Project description:Why different species are predisposed to different tumor spectra is not well understood. In particular, whether the physical location of tumor suppressor genes relative to one another influences tumor predisposition is unknown. Renal cancer presents a unique opportunity to explore this question. Renal cell carcinoma (RCC) of clear-cell type (ccRCC), the most common type, begins with an intragenic mutation in the von Hippel-Lindau (VHL) gene and loss of 3p (where VHL is located). Chromosome 3p harbors several additional tumor suppressor genes, including BRCA1-associated protein-1 (BAP1).

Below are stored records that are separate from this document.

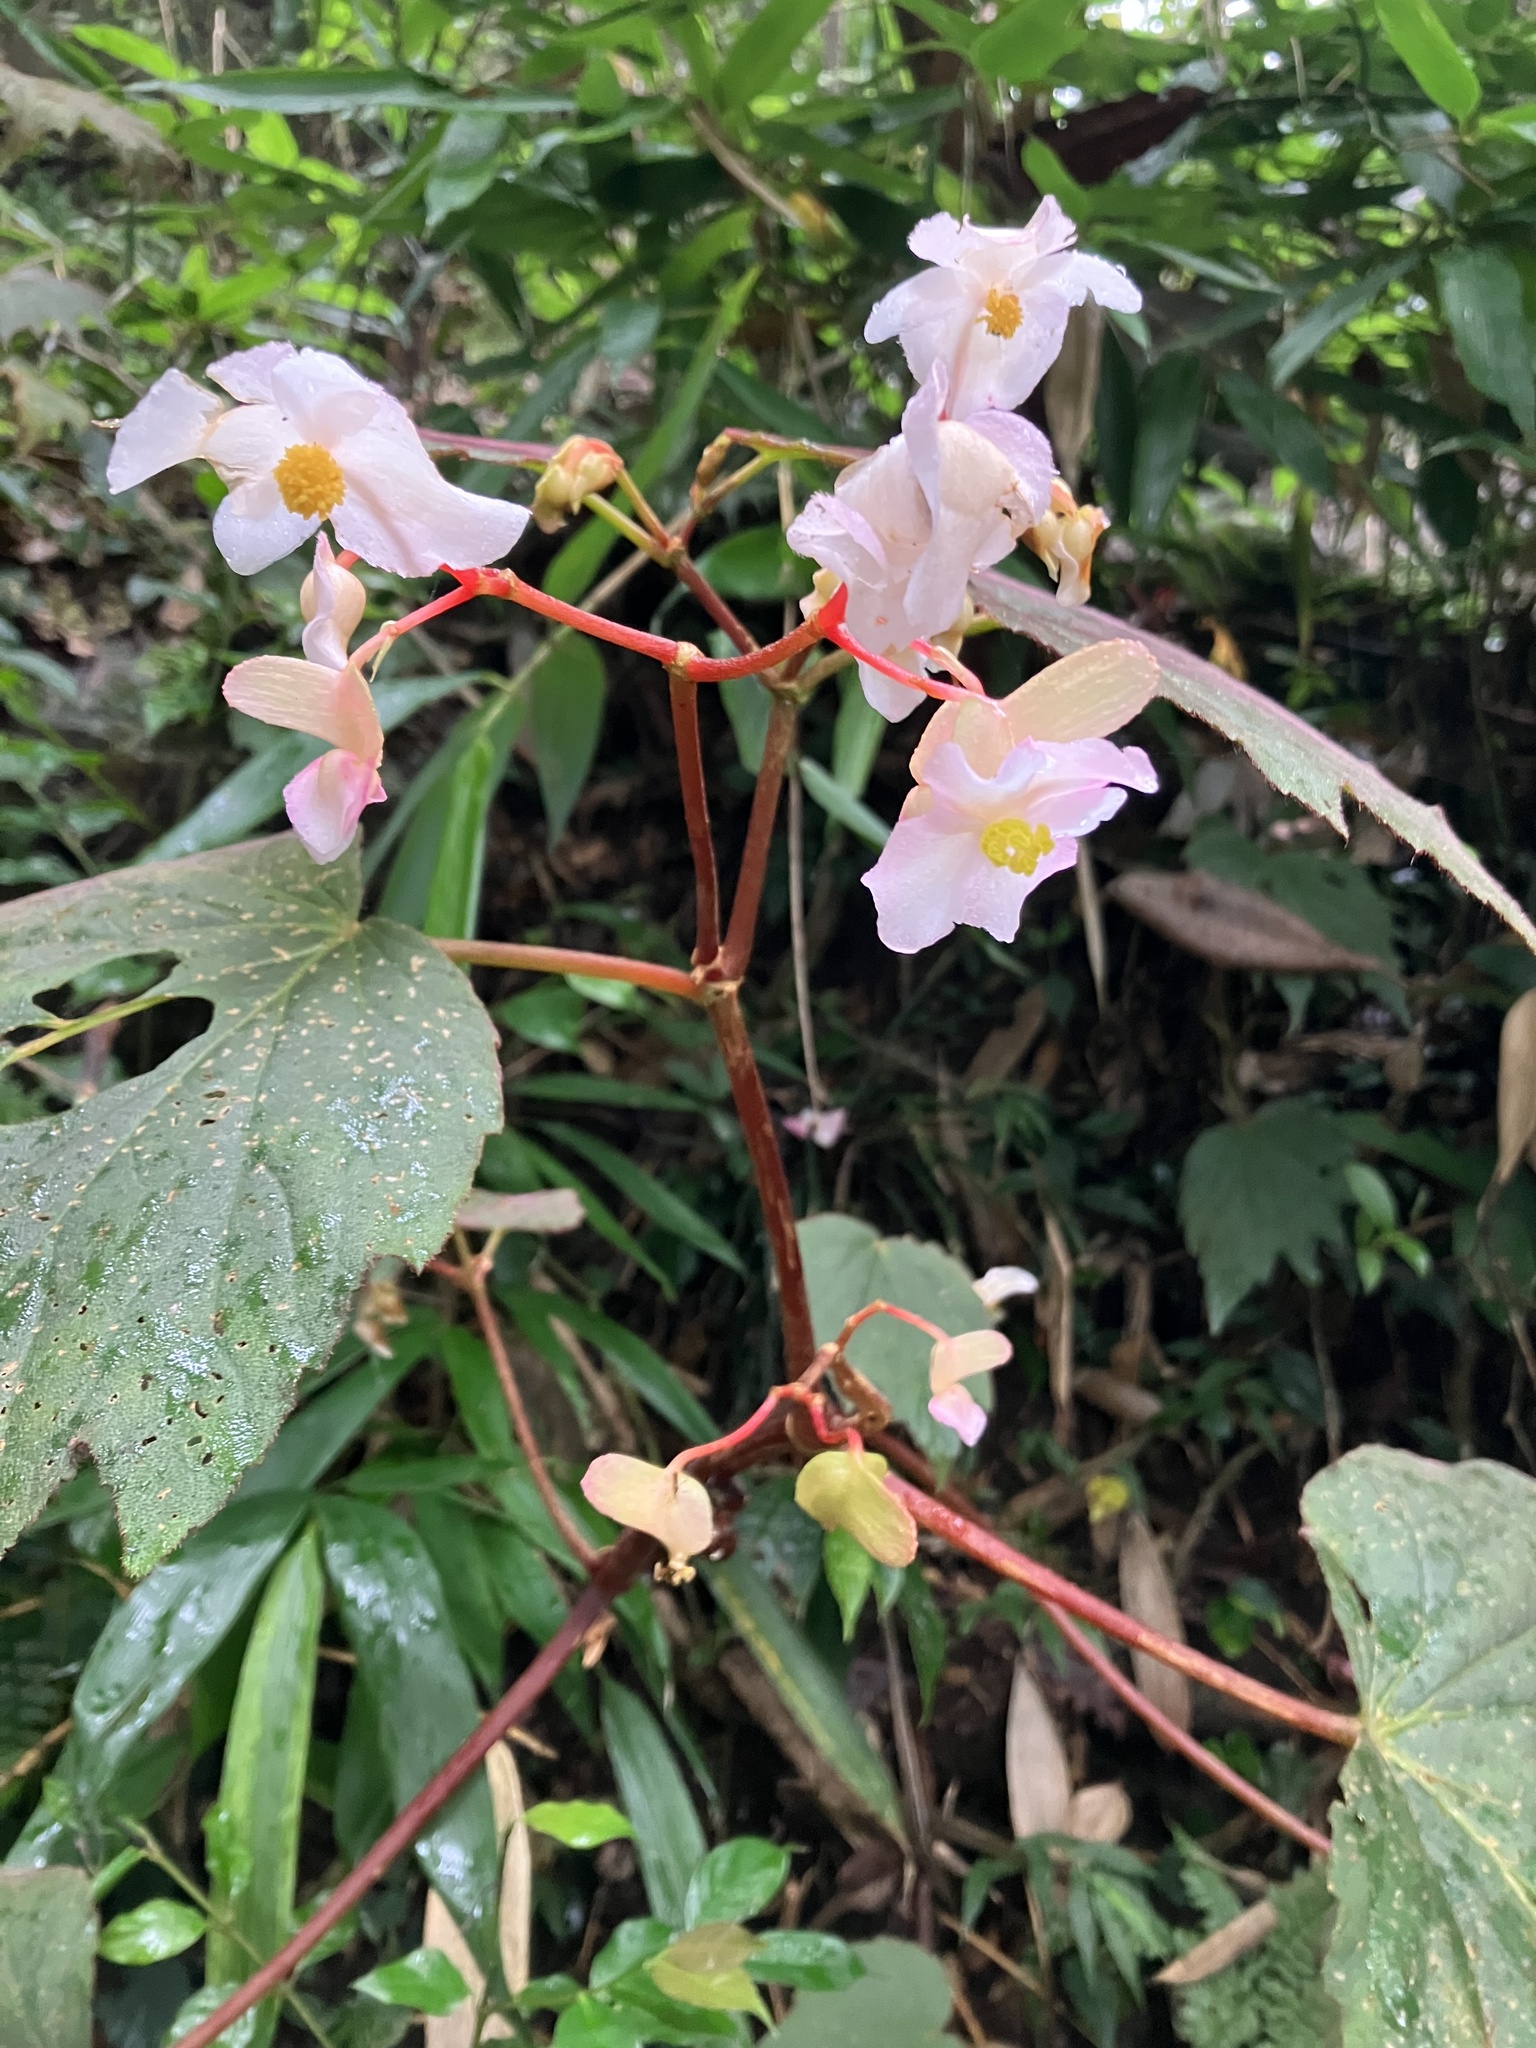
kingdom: Plantae
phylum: Tracheophyta
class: Magnoliopsida
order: Cucurbitales
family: Begoniaceae
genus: Begonia
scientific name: Begonia palmata
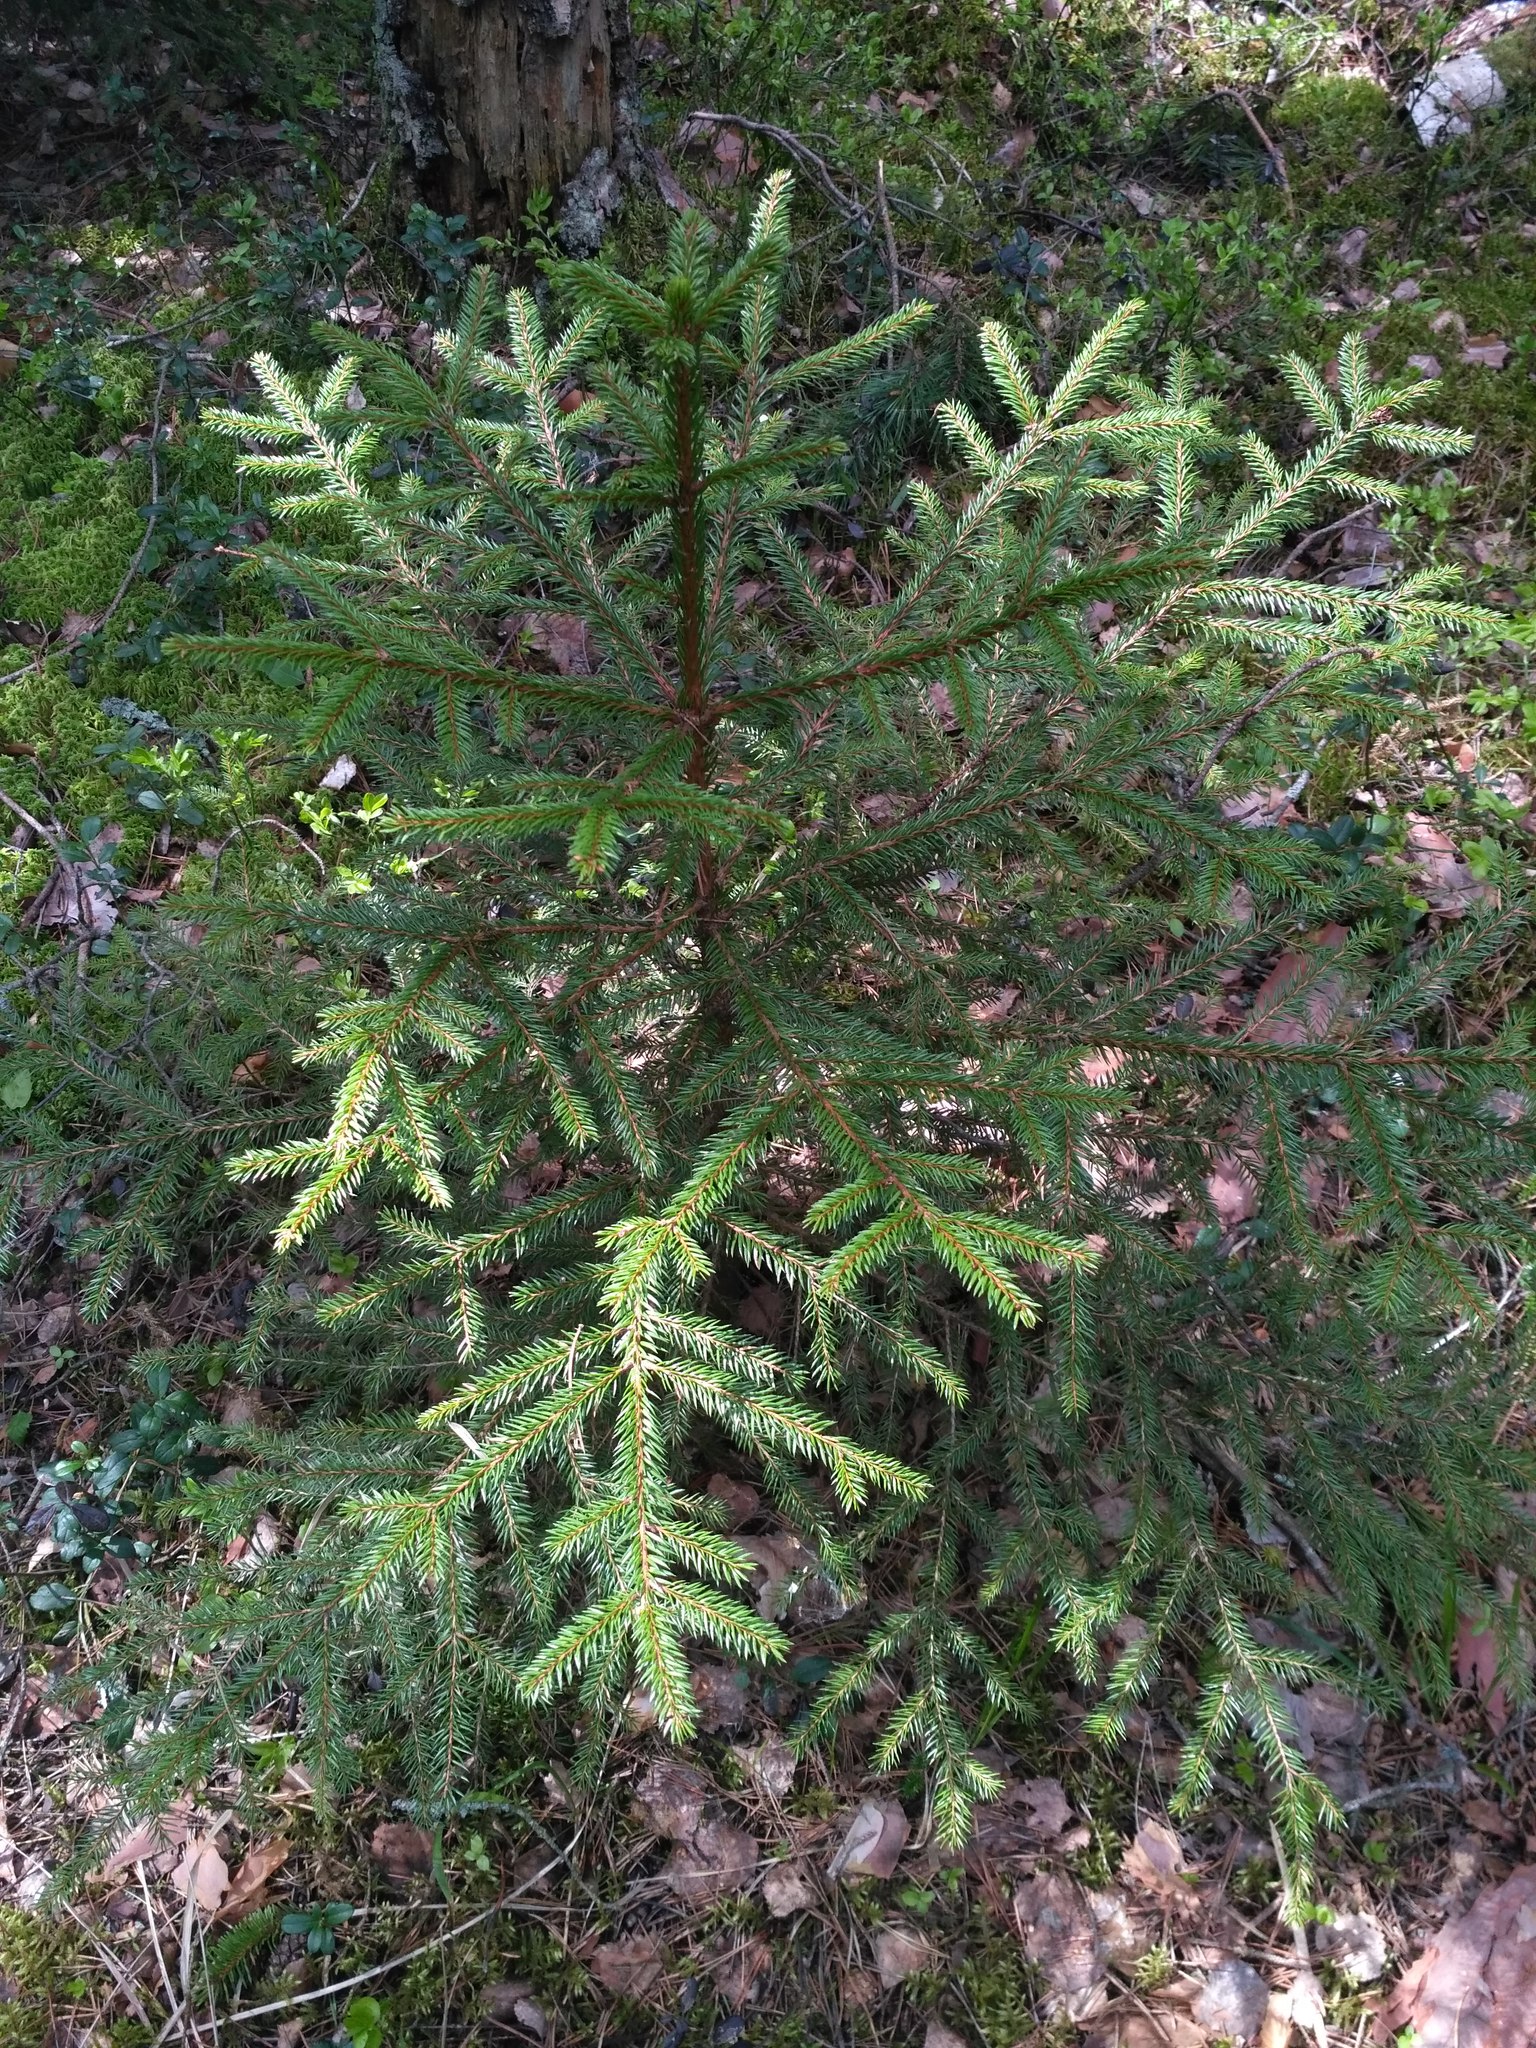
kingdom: Plantae
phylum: Tracheophyta
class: Pinopsida
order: Pinales
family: Pinaceae
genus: Picea
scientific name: Picea abies
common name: Norway spruce
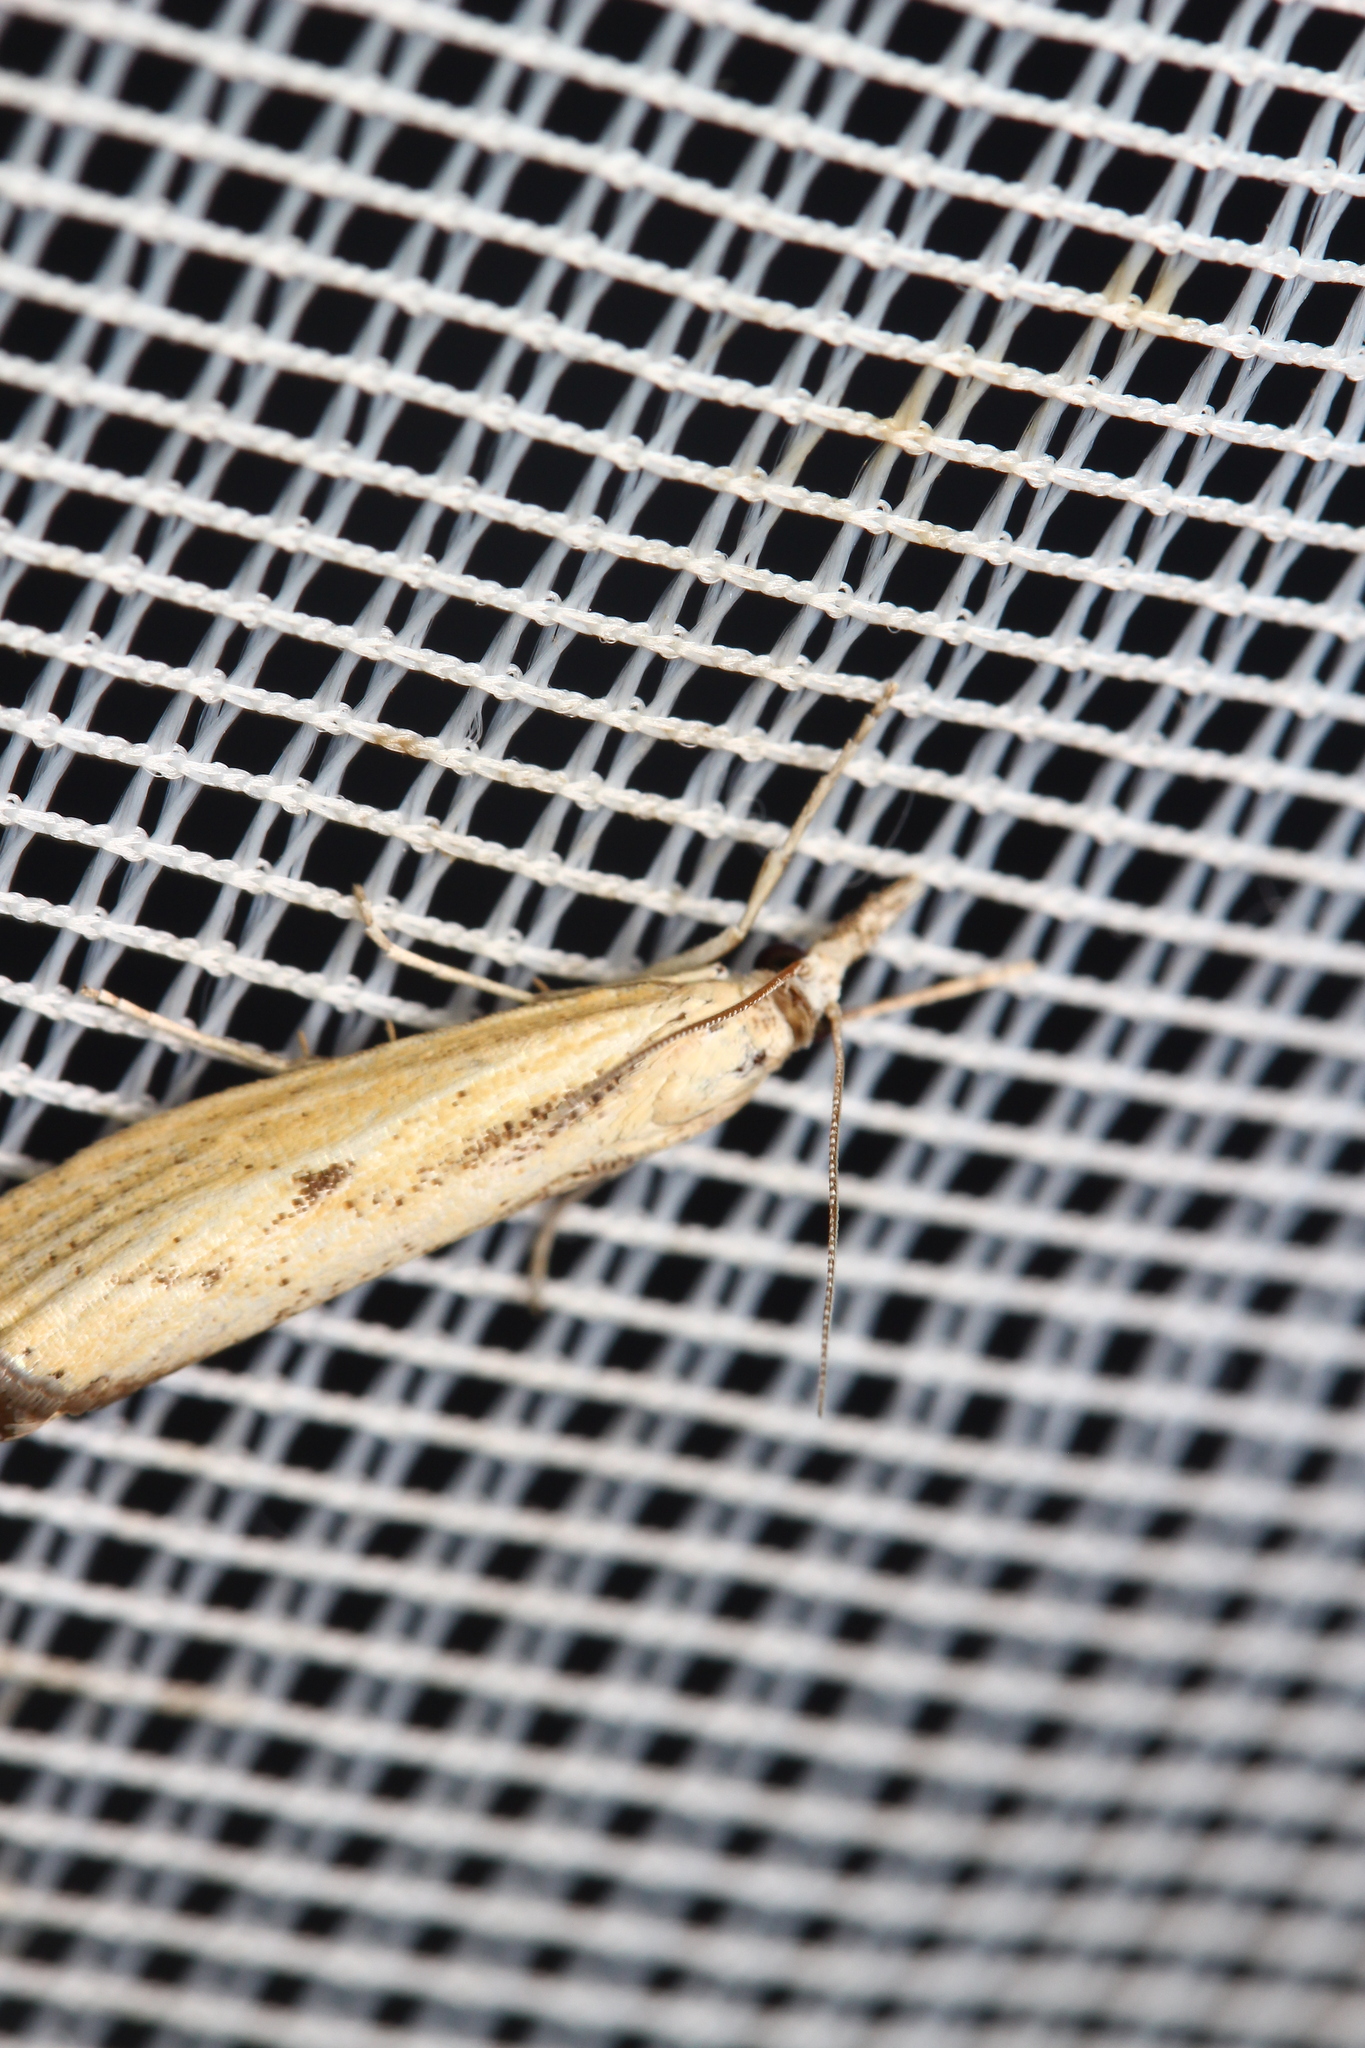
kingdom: Animalia
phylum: Arthropoda
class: Insecta
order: Lepidoptera
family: Crambidae
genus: Agriphila
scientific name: Agriphila inquinatella
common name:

In the mouse, Vhl is on a different chromosome than Bap1. Thus, whereas loss of 3p in humans simultaneously deletes one copy of BAP1, loss of heterozygosity in the corresponding Vhl region in the mouse would not affect Bap1. To test the role of BAP1 in ccRCC development, we generated mice deficient for either Vhl or Vhl together with one allele of Bap1 in nephron progenitor cells. Six2-Cre;Vhl(F/F);Bap1(F/+) mice developed ccRCC, but Six2-Cre;Vhl(F/F) mice did not. Kidneys from Six2-Cre;Vhl(F/F);Bap1(F/+) mice resembled kidneys from humans with VHL syndrome, containing multiple lesions spanning from benign cysts to cystic and solid RCC. Although the tumors were small, they showed nuclear atypia and exhibited features of human ccRCC. These results provide an explanation for why VHL heterozygous humans, but not mice, develop ccRCC. They also explain why a mouse model of ccRCC has been lacking. More broadly, our data suggest that differences in tumor predisposition across species may be explained, at least in part, by differences in the location of two-hit tumor suppressor genes across the genome.